Anleihe für den Osten? Streit um Hartz-Vorschlag
06.08.2002, 08:06 UhrMit einer Milliarden-Anleihe will die Hartz-Kommission die Arbeitslosigkeit in Ostdeutschland bekämpfen. Die Anleihe in Höhe von 150 Mrd Euro soll in Großinvestitionen fließen.
Im Rahmen des Solidarpakts II sollen Projekte wie der Großflughafen Berlin-Brandenburg und andere Verkehrsinvestitionen erheblich rascher als geplant umgesetzt werden. Die für die Jahre 2004 bis 2019 geplanten Maßnahmen sollen auf 2003 bis 2005 vorgezogen werden. Für den "Schnellstart" dieser Projekte solle über ein vereinfachtes Genehmigungsverfahren nachgedacht werden, regt der VW-Manager Peter Hartz an.

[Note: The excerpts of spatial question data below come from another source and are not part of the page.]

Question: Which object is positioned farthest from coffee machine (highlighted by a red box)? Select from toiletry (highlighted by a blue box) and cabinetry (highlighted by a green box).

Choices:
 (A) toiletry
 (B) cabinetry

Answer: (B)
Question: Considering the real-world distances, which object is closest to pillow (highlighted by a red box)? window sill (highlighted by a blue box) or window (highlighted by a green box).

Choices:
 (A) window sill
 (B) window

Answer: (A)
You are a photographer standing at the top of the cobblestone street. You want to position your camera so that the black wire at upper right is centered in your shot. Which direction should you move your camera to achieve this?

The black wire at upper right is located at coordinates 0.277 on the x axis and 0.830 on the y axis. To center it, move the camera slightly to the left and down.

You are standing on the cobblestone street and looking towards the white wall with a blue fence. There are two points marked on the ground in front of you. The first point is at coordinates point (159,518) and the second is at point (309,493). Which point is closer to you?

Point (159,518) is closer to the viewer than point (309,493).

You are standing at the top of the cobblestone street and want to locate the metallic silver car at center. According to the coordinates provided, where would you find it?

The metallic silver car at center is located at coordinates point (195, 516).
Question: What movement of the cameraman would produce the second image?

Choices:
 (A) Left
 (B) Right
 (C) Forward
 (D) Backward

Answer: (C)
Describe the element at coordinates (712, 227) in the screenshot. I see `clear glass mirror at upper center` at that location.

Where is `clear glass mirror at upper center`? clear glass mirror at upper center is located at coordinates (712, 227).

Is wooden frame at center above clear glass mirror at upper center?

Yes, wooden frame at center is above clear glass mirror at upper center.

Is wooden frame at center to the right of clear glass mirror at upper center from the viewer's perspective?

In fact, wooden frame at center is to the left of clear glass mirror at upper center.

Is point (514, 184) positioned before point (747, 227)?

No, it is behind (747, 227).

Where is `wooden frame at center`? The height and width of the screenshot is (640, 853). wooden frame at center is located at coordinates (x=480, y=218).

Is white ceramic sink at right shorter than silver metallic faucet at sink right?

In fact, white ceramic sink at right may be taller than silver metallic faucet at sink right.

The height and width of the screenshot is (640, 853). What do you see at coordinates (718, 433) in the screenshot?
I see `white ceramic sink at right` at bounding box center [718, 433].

Die bis zu 150 Mrd. Euro für das "Job Floater" genannte Wertpapier will der VW-Manager am Kapitalmarkt einsammeln und damit eine Million neue Stellen schaffen. Jeder Erwerbslose bringt dann praktisch Geld an den neuen Arbeitsplatz mit. "Es ist praktisch wie ein Wertpapier oder Gutschein, das der Arbeitgeber bei Übernahme des Arbeitslosen nach der Probezeit über seine Bank einlösen kann, und das ihm wie Eigenkapital als nachrangiges Darlehen zur Einrichtung des Arbeitsplatzes im weitesten Sinne zur Verfügung steht", heißt es in dem Papier. Voraussetzung sei aber, dass das Unternehmen "insgesamt kreditwürdig ist".
Stolpe, Platzeck und die Grünen dafür
Führende ostdeutsche SPD-Politiker begrüßten den Vorstoß. Das Anlagemodell sei geeignet, zusätzliches privates Kapital für Ostdeutschland zu mobilisieren, um Arbeits- und Ausbildungsplätze zu schaffen, sagte Brandenburgs früherer Ministerpräsident Manfred Stolpe. Auch sein Nachfolger Matthias Platzeck lobte den Hartz-Vorschlag.
Kritisch äußerten sich Stolpe und Platzeck zu den so genannten Mobilitätshilfen. Sie regten eine umgekehrte Mobilitätshilfe an. Die Grünen begrüßten den Vorschlag als "innovatives Konzept" und "Chance für den Arbeitsmarkt im Osten".
Opposition dagegen
Haushaltspolitiker der Opposition nannten die geplante Anleihe dagegen einen "teuren Unsinn", der zudem mit den Defizitkriterien zu kollidieren drohe. Die Bundesregierung bestritt dies und sprach von einer prüfenswerten Idee.
Bundesfinanzminister Hans Eichel (SPD) wollte sich dazu nicht äußern. Er riet dazu, das Abschluss-Ergebnis der Hartz-Kommission Mitte August abzuwarten.
Der als Wirtschafts- und Arbeitsminister der Union vorgesehene Lothar Späth (CDU) nannte die Vorschläge unseriös und unfinanzierbar. Diese Art der Geldschöpfung sei nichts anderes als eine heimliche Zusatzverschuldung des Bundes, sagte Späth der "Neuen Osnabrücker Zeitung".
Der Chefvolkswirt der Deutschen Bank, Norbert Walter, zweifelte die Prognosen der Hartz-Kommission zum schnellen Abbau der Arbeitslosigkeit an. Es sei nicht realistisch, davon auszugehen, in drei Jahren die Arbeitslosigkeit halbieren und eine Million neuer Stellen schaffen zu können, sagte Walter der "Berliner Zeitung". Der Bundesverband deutscher Banken widersprach in der Chemnitzer "Freien Presse" der Einschätzung, mit dem Förderprogramm ließen sich die Strukturprobleme des Osten lösen.